Pablo siente el compromiso de apoyar a quienes empiezan, no sólo compartiendo con ellos su nombre en los carteles, sino también en la demostración de su talento. Está convencido de que su brillo, lejos de opacar, ha reivindicado al rejoneo. Y sí, Pablo puede presumir de haber resucitado el torero a caballo. La técnica de la escuela portuguesa, heredada de Joao Moura, unida a cierto estilo de lidia española y a esa comunicación casi telepática que entabla con los animales, lo han convertido en fenómeno. Quizá no es casual que el sitio donde nacio hace 34 años se llame Estella, en Navarra.

Muy pegado a la carrera de Pablo está su hermano Juan Andrés, que es su acompañante y, por superstición, su mozo de espadas. "Le gusta entregarme personalmente el primer rejón, darme el agua y que yo la coja con la mano derecha". En esto sí, como buen torero, Pablo confiesa creer cada vez más: "sé que son tonterías pero he adquirido las supersticiones que ya existen (me molesta que alguien del público vaya de amarillo, y si tengo que andar 40 kilómetros para evitar que un gato negro me pase por delante, lo hago), y con el tiempo voy creando las propias (nunca permito que salga el toro sin antes haber tocado yo las orejas del caballo)". Como si fuera tan humano como los demás, este centauro de nuestro siglo explica la clave de su torería: "antes le infundían al caballo un temor mayor hacía el jinete para conseguir que se acercase a un temor menor, que era el toro. Así no se podía hacer arte. Yo siempre busqué ganarme la confianza del caballo, ser un aliado suyo. Cuando un caballo tiene intuición torera, no hay que robarle su personalidad, hay que intentar acoplarte a él, como si se tratara de una parea de baile".

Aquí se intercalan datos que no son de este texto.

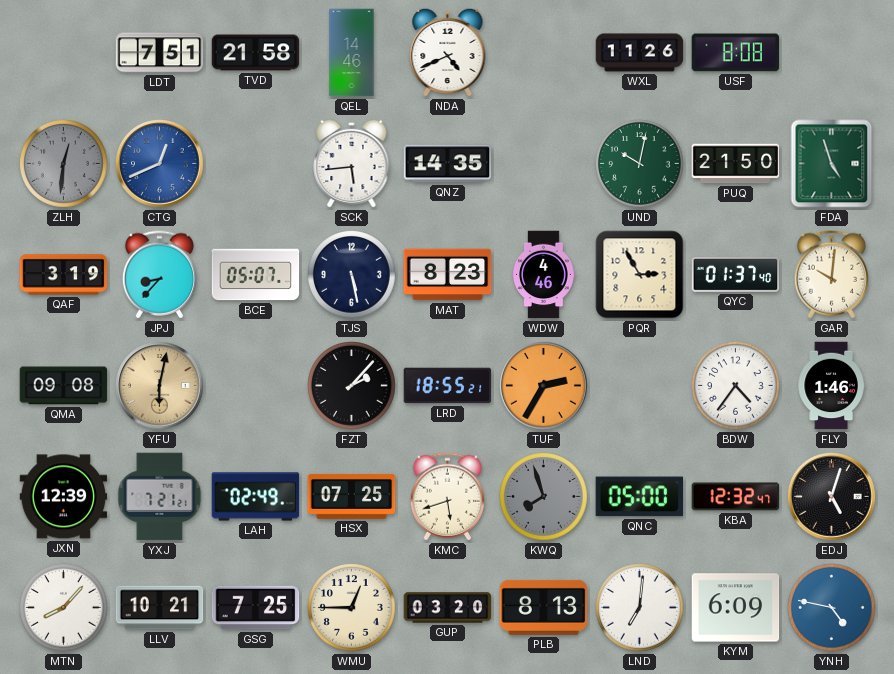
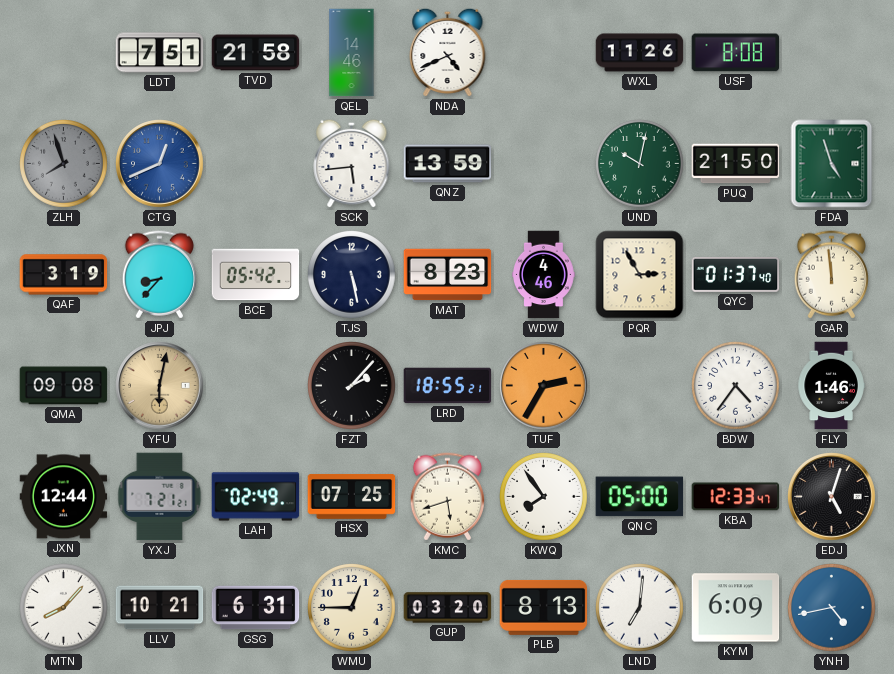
ZLH: 12:31 -> 7:57
QNZ: 14:35 -> 13:59
BCE: 05:07 -> 05:42
GAR: 10:01 -> 11:59
JXN: 12:39 -> 12:44
KWQ: 7:57 -> 7:54
KWQ dial: grey -> white
KBA: 12:32 -> 12:33
GSG: 7:25 -> 6:31
YNH: 4:47 -> 4:43
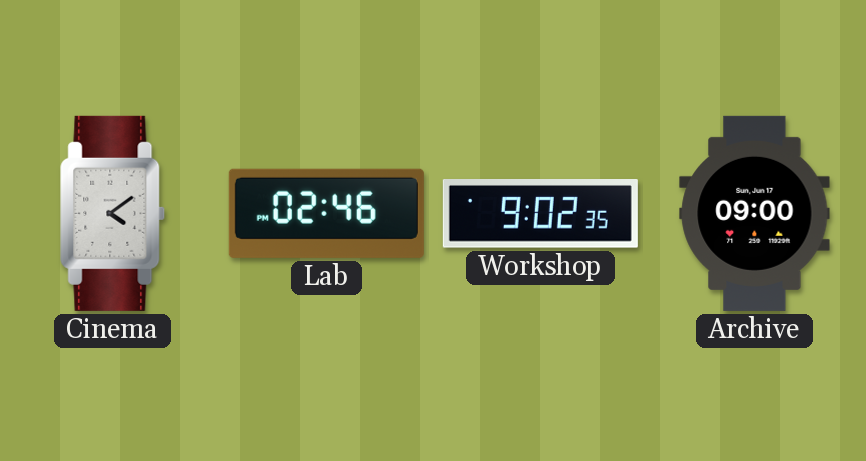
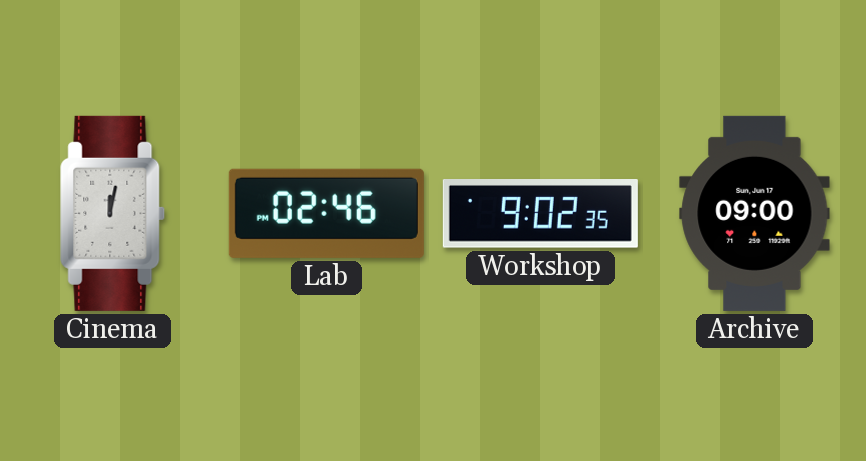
Cinema: 4:09 -> 12:02
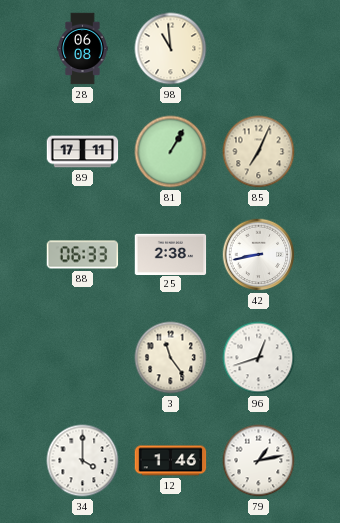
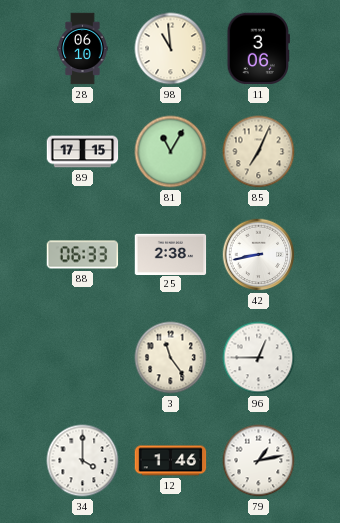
28: 06:08 -> 06:10
11: none -> 3:06
89: 17:11 -> 17:15
81: 1:05 -> 11:05
96: 12:42 -> 12:45
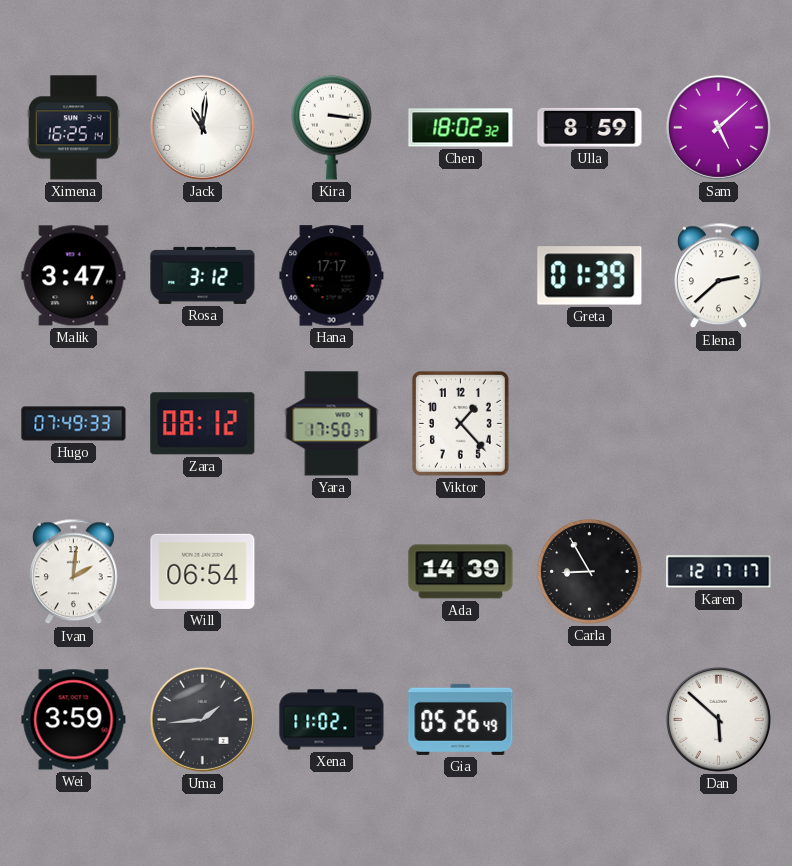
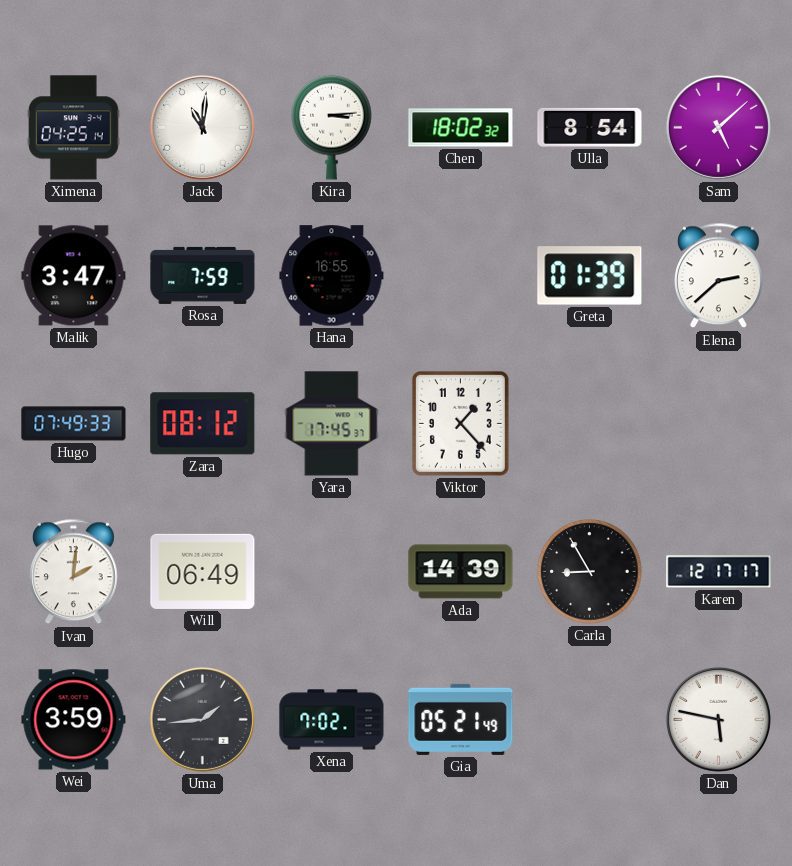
Ximena: 16:25 -> 04:25
Kira: 3:16 -> 3:14
Ulla: 8:59 -> 8:54
Rosa: 3:12 -> 7:59
Hana: 17:17 -> 16:55
Yara: 17:50 -> 17:45
Will: 06:54 -> 06:49
Xena: 11:02 -> 7:02
Gia: 05:26 -> 05:21
Dan: 5:52 -> 5:47
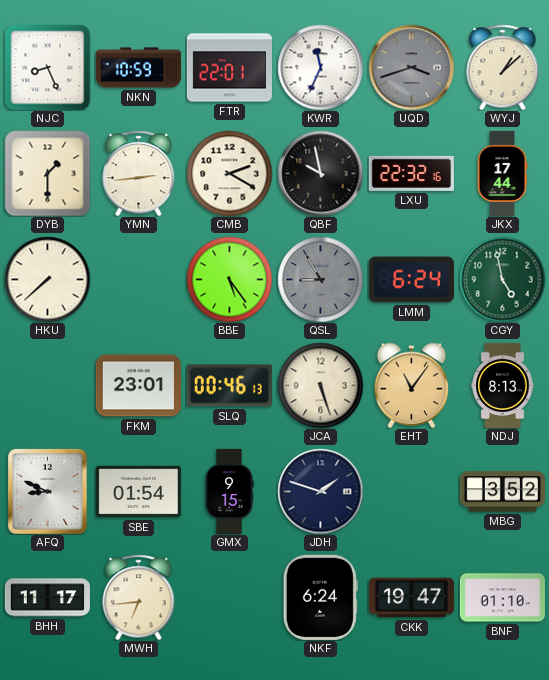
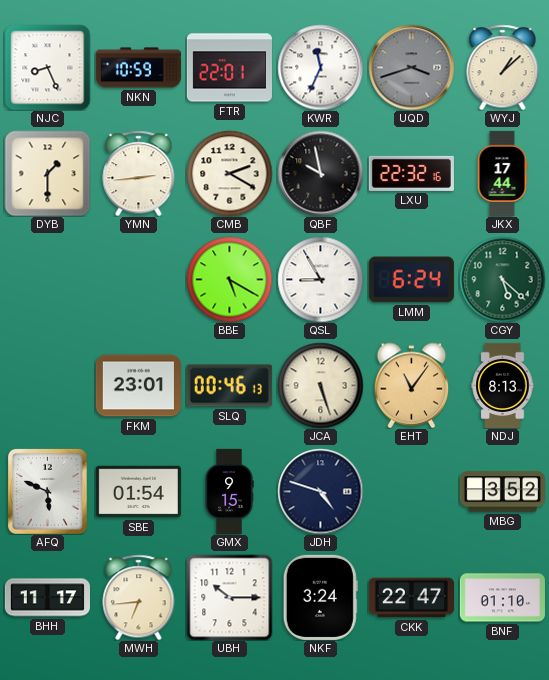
HKU: 7:38 -> none
BBE: 5:24 -> 5:20
QSL dial: grey -> white
CGY: 4:58 -> 5:22
AFQ: 8:49 -> 5:49
JDH: 1:48 -> 4:48
UBH: none -> 10:15
NKF: 6:24 -> 3:24
CKK: 19:47 -> 22:47
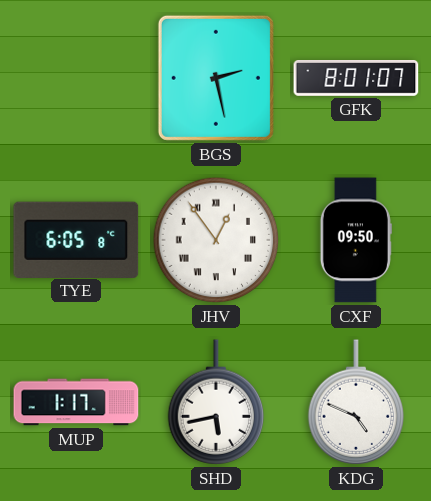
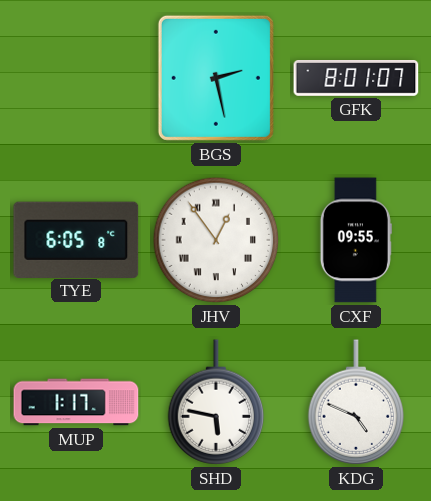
CXF: 09:50 -> 09:55
SHD: 5:43 -> 5:47
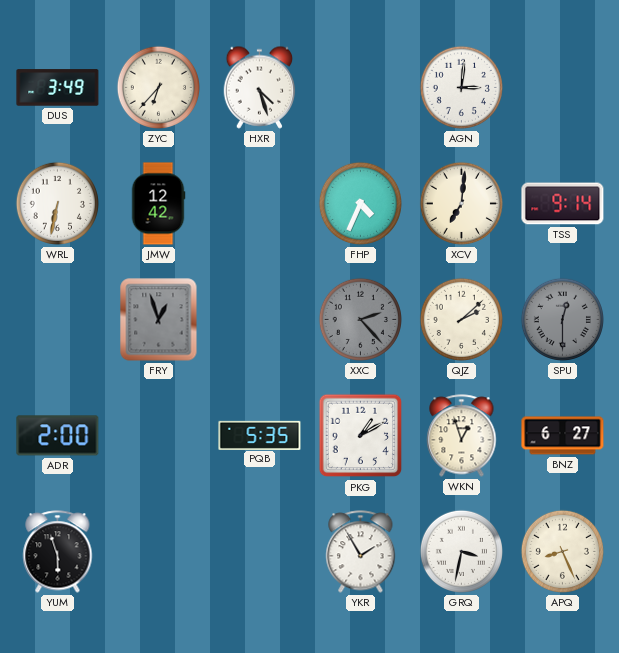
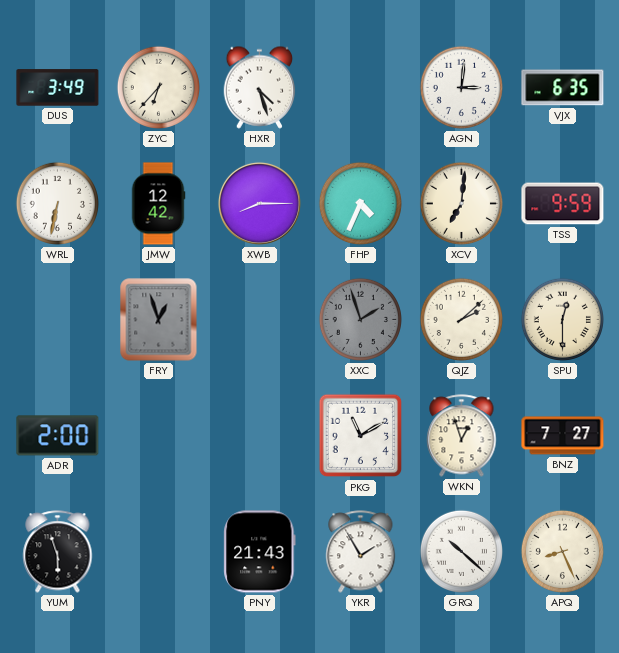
VJX: none -> 6:35
XWB: none -> 8:15
TSS: 9:14 -> 9:59
XXC: 2:23 -> 1:57
SPU dial: grey -> cream
PQB: 5:35 -> none
PKG: 1:10 -> 11:10
BNZ: 6:27 -> 7:27
PNY: none -> 21:43
GRQ: 3:32 -> 10:22
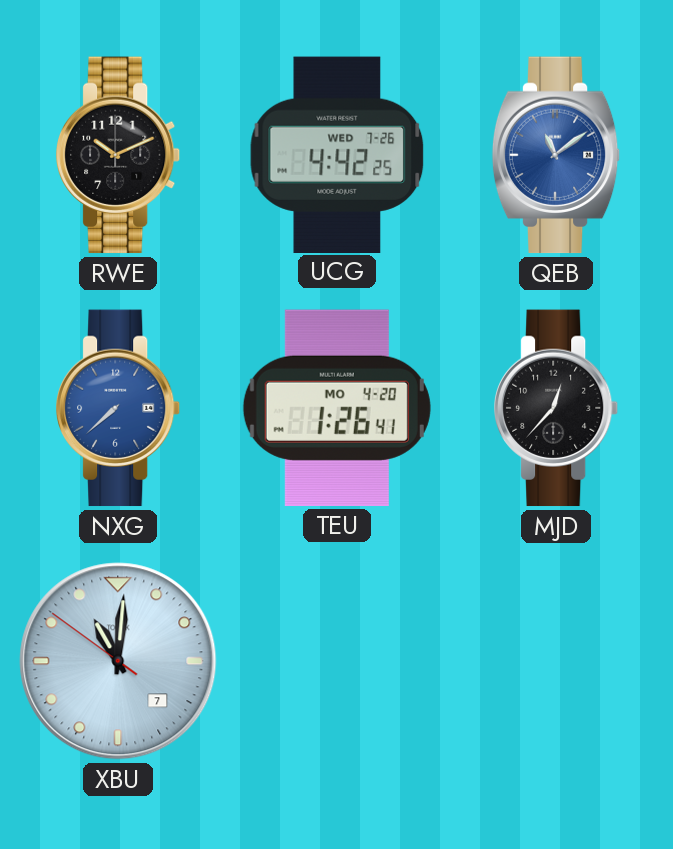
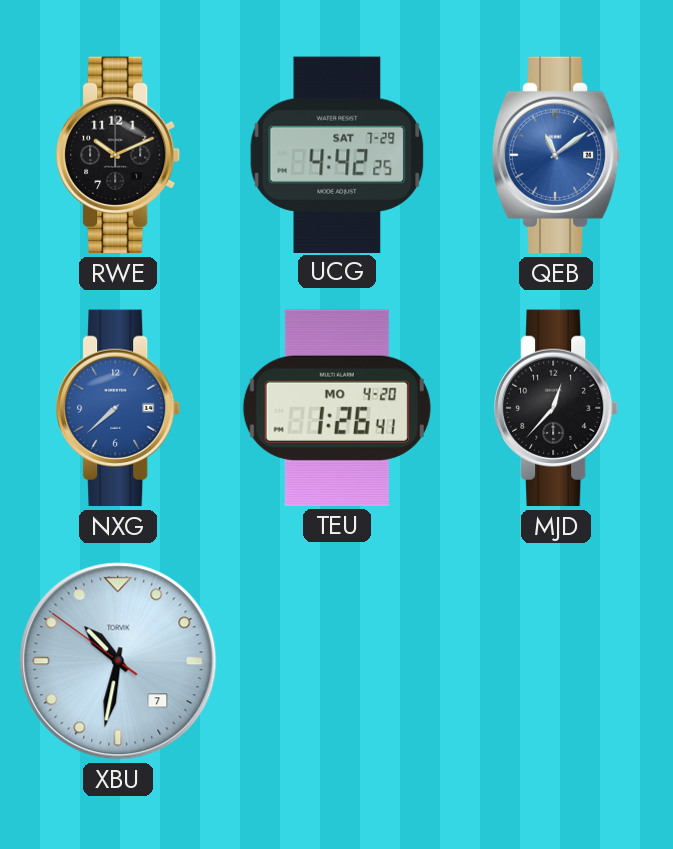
UCG date: WED 7-26 -> SAT 7-29
XBU: 11:00 -> 10:31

Lo cierto es que Pablo vive para su vocación las 24 horas del día: "uno tiene que estar todo el tiempo pensando en eso, porque muchas veces, en el momento más inesperado, descubres el secreto de la personalidad de un caballo". Así, como la chispa inspiradora de los artistas. Y es esa chispa la que arranca "olés" frenéticos y lágrimas de emoción igual al público conocedor que al espectador novato; la misma chispa que le provoca un día brindar un toro, sólo cuando de verdad le nace hacerlo. "En eso soy muy austero; si hubiese brindado todos mis toros (no sé, llevaría 800, 1000), un brindis mío no tendría valor. Puedo contar con los dedos de la mano los que he hecho en mi carrera: no más de siete u ocho".

- ¿Entonces no sólo es un espectáculo verte torear, sino también verte brindar un toro?

- Es que, de verdad, lo hago como algo especial en mi vida.